_INPUT DATA_

§ §

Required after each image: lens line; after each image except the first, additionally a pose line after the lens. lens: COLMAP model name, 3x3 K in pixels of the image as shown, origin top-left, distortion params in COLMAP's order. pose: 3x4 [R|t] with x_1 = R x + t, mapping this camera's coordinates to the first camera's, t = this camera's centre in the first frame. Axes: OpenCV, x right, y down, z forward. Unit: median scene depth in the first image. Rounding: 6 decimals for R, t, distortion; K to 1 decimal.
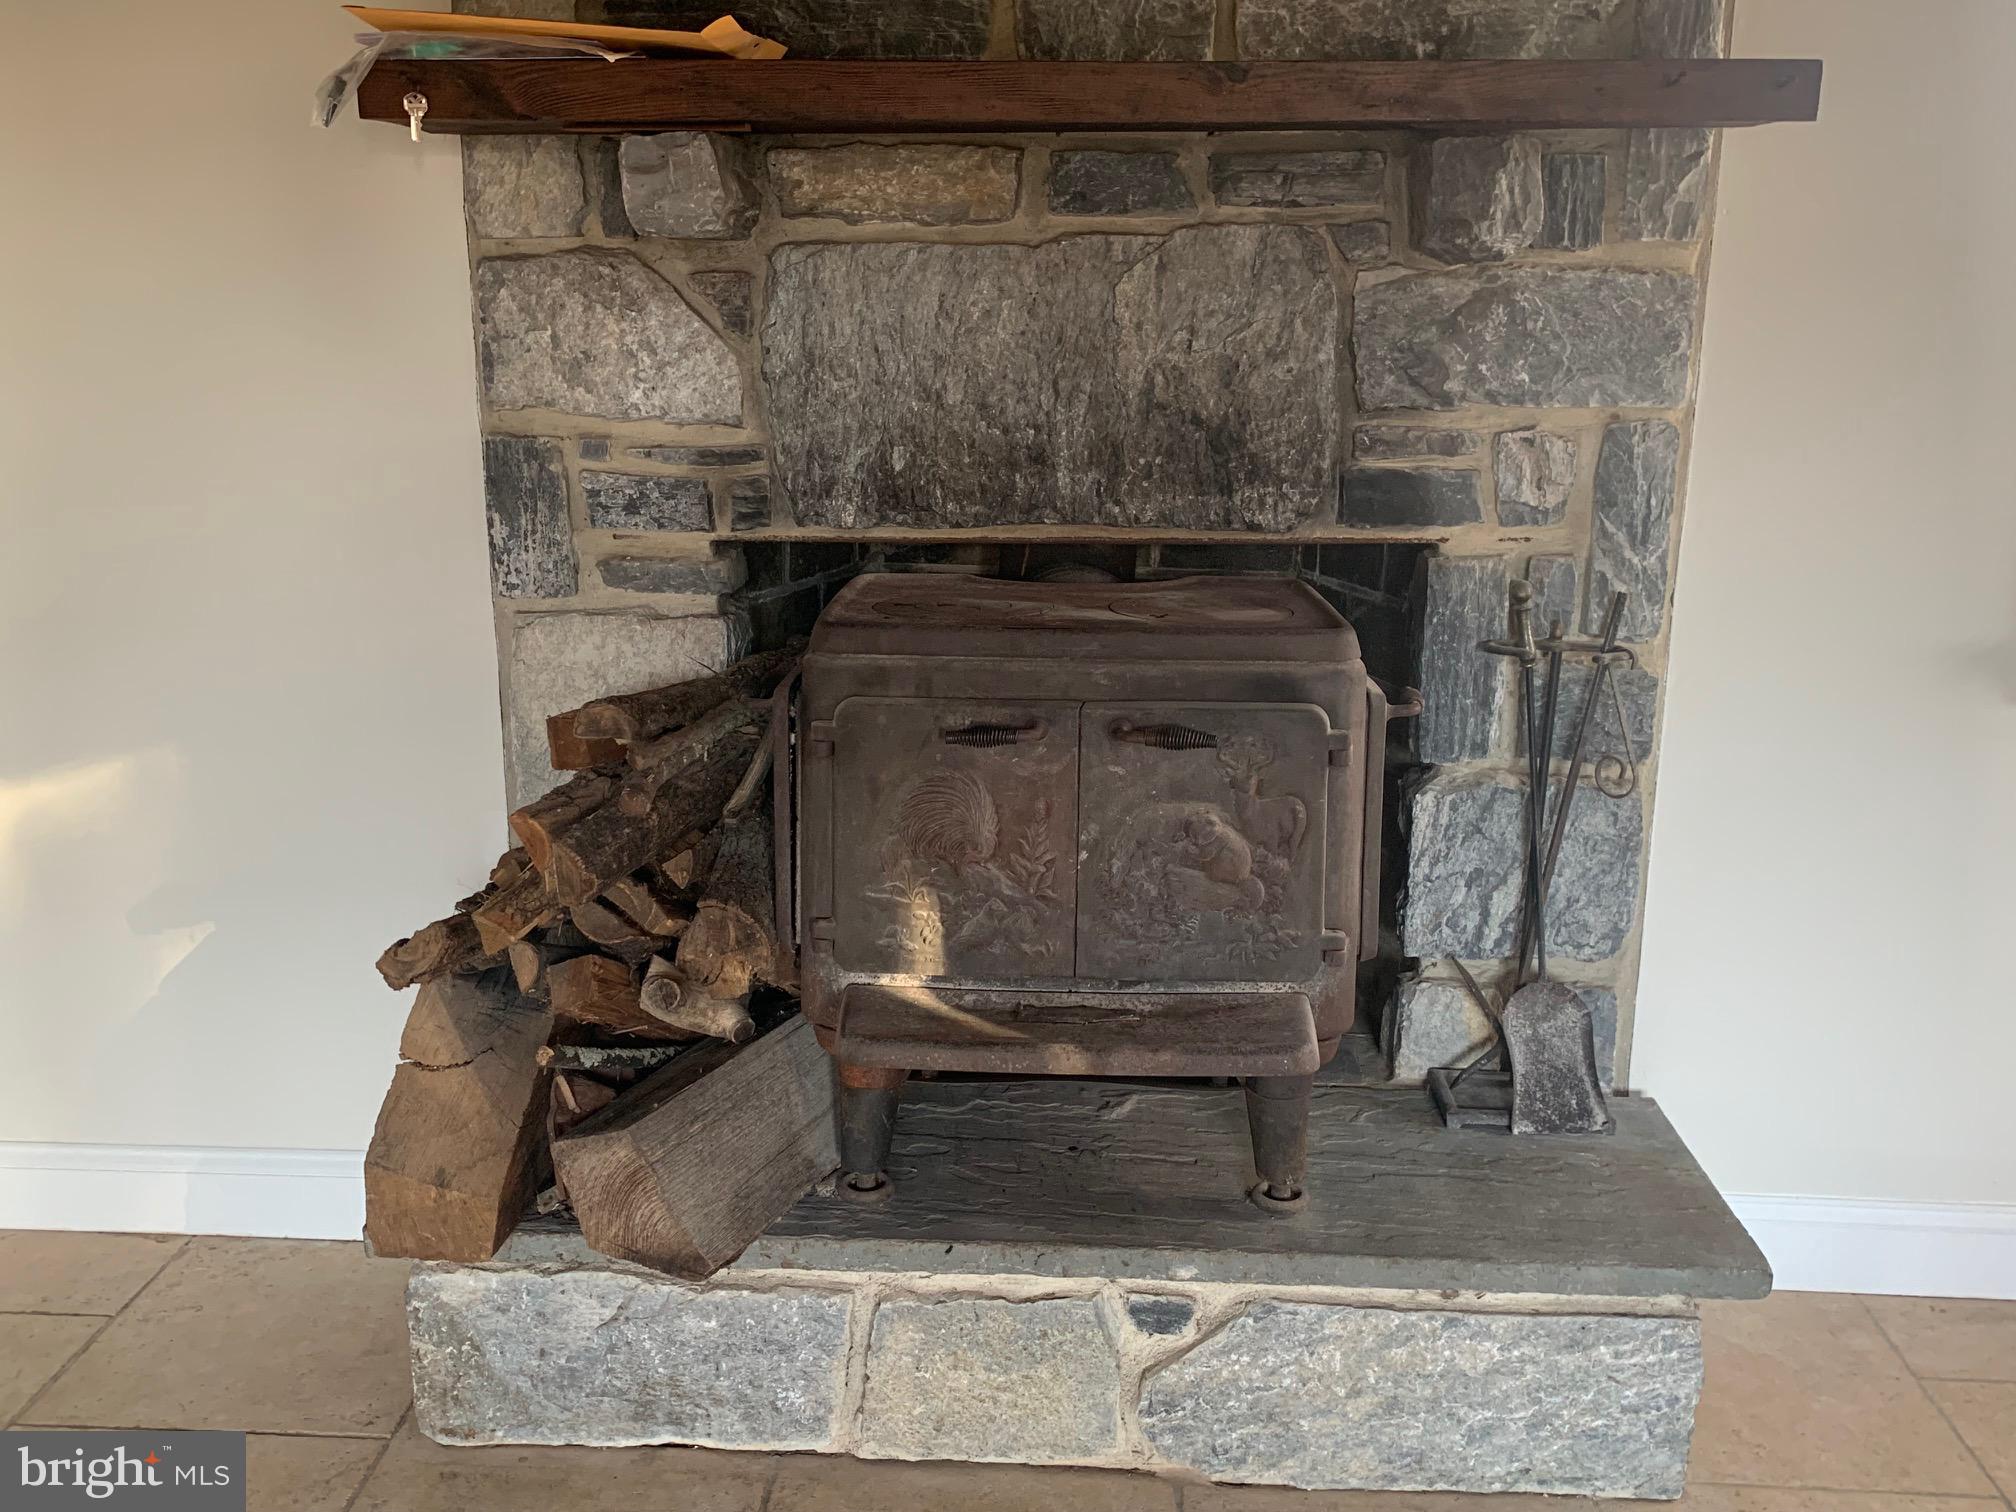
lens RADIAL K [[1835.5, 0, 1003.5], [0, 1835.5, 752.1], [0, 0, 1]] dist [0.149560, -0.389768]
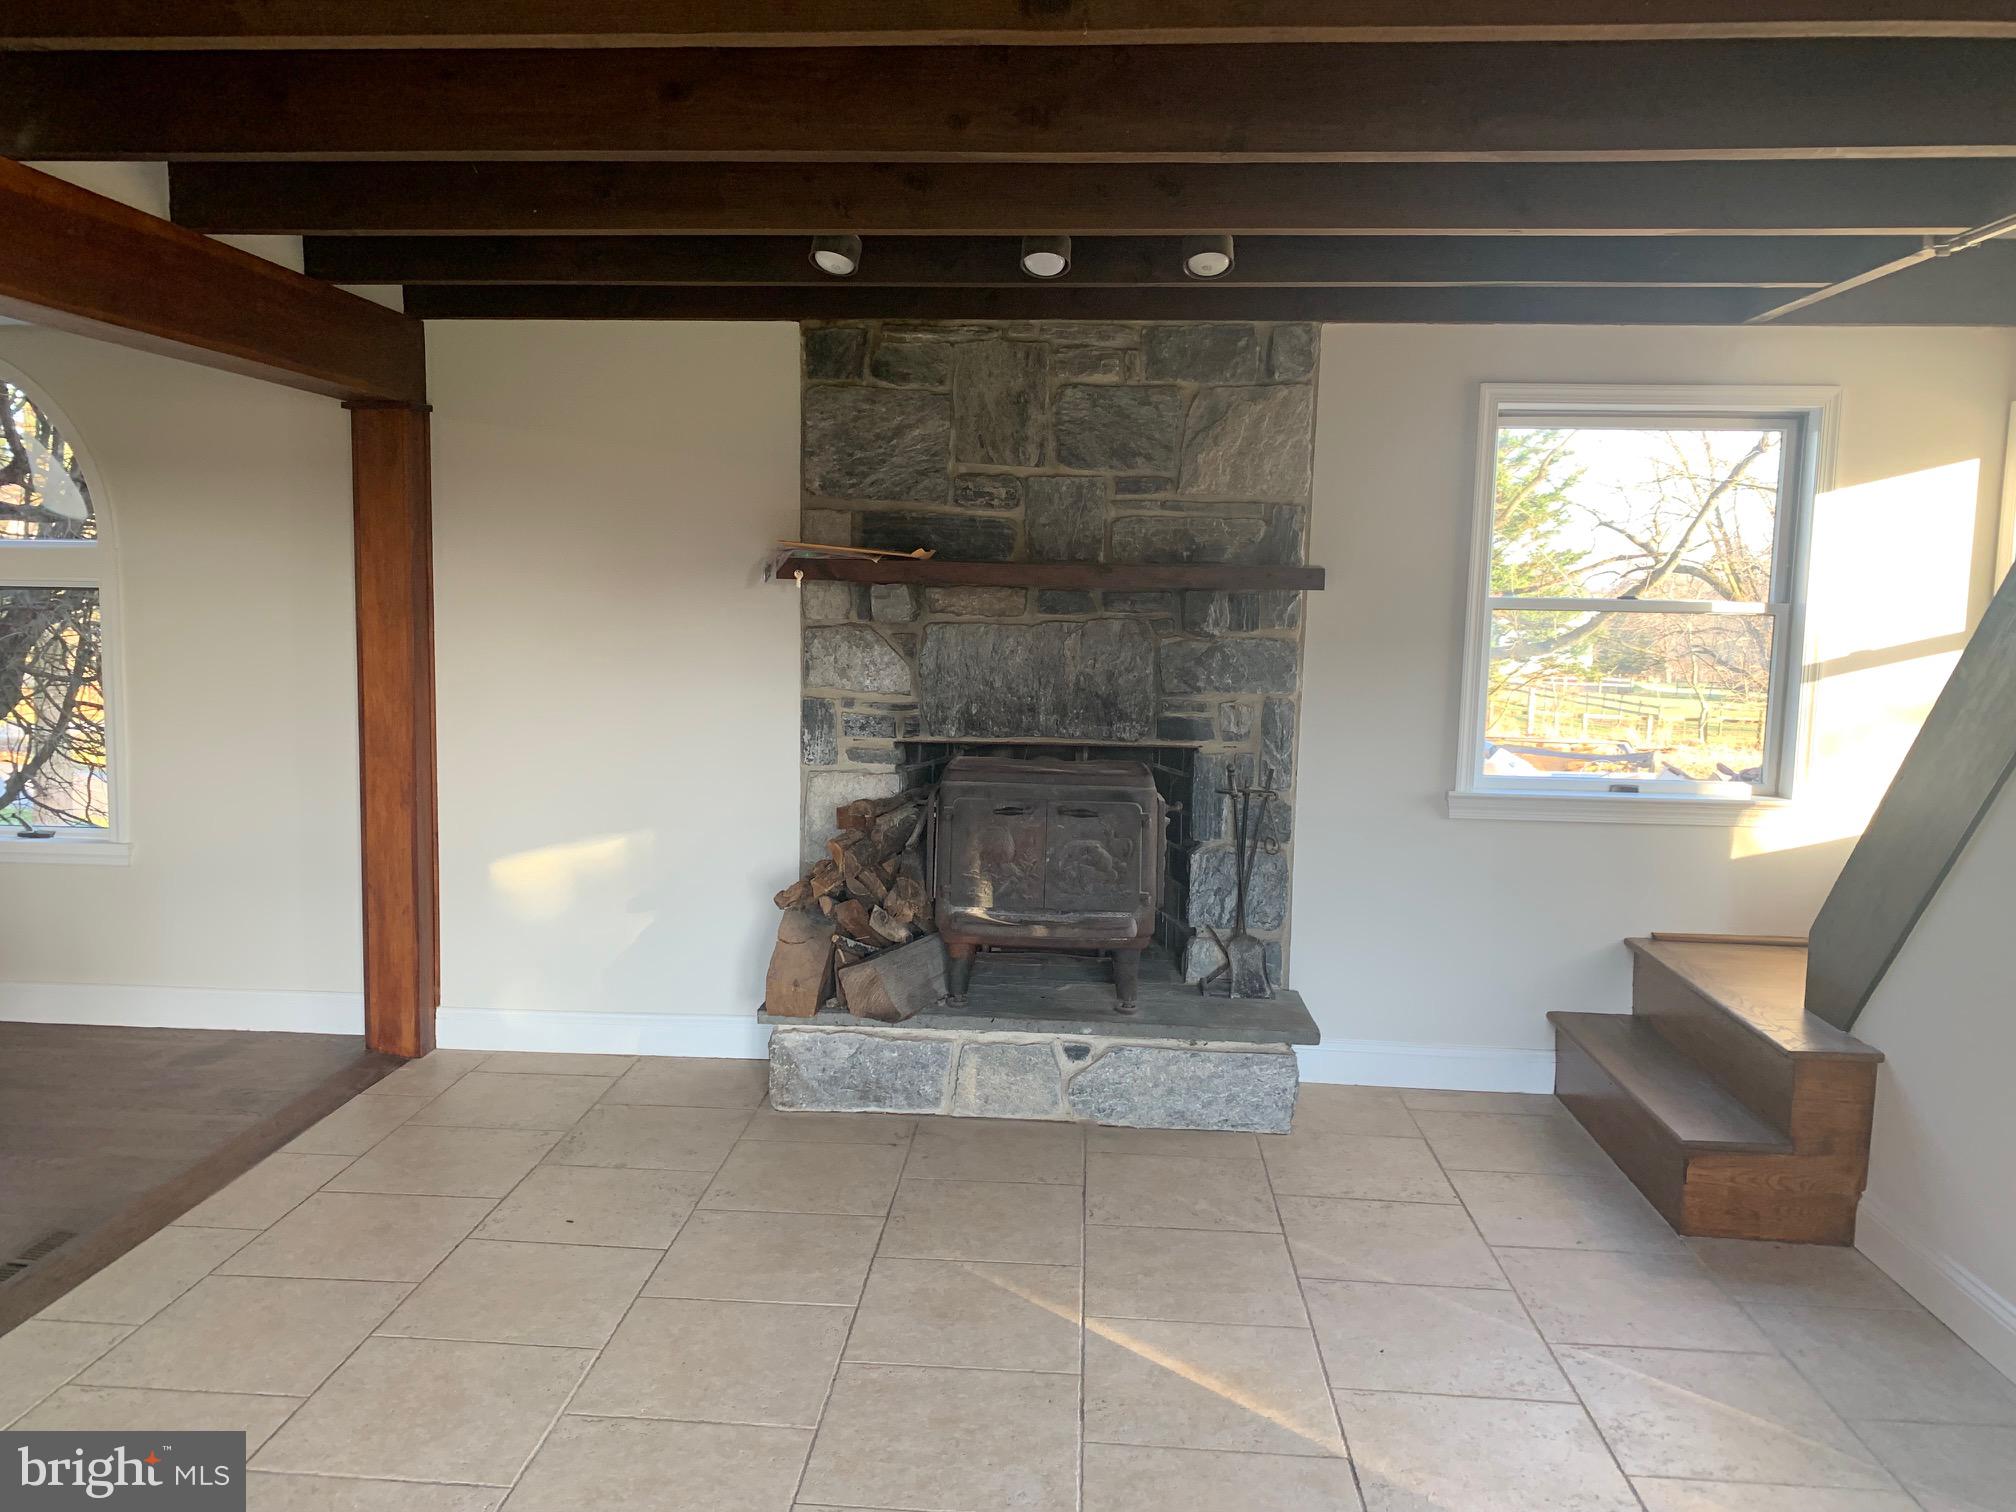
lens RADIAL K [[1513.6, 0, 968.1], [0, 1513.6, 727.6], [0, 0, 1]] dist [0.047929, -0.105921]
pose [[0.999641, 0.016177, -0.021373, -0.023078], [-0.019222, 0.988357, -0.150935, 0.170915], [0.018682, 0.151292, 0.988313, -0.993876]]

§ §

Repeat the material exactly. Any picture in it should be dropped.

Required after each image: lens line; after each image except the first, additionally a pose line after the lens. lens: COLMAP model name, 3x3 K in pixels of the image as shown, origin top-left, distortion params in COLMAP's order. pose: 3x4 [R|t] with x_1 = R x + t, mapping this camera's coordinates to the first camera's, t = this camera's centre in the first frame. Axes: OpenCV, x right, y down, z forward. Unit: median scene depth in the first image. Rounding: 6 decimals for R, t, distortion; K to 1 decimal.
lens RADIAL K [[1835.5, 0, 1003.5], [0, 1835.5, 752.1], [0, 0, 1]] dist [0.149560, -0.389768]
lens RADIAL K [[1513.6, 0, 968.1], [0, 1513.6, 727.6], [0, 0, 1]] dist [0.047929, -0.105921]
pose [[0.999641, 0.016177, -0.021373, -0.023078], [-0.019222, 0.988357, -0.150935, 0.170915], [0.018682, 0.151292, 0.988313, -0.993876]]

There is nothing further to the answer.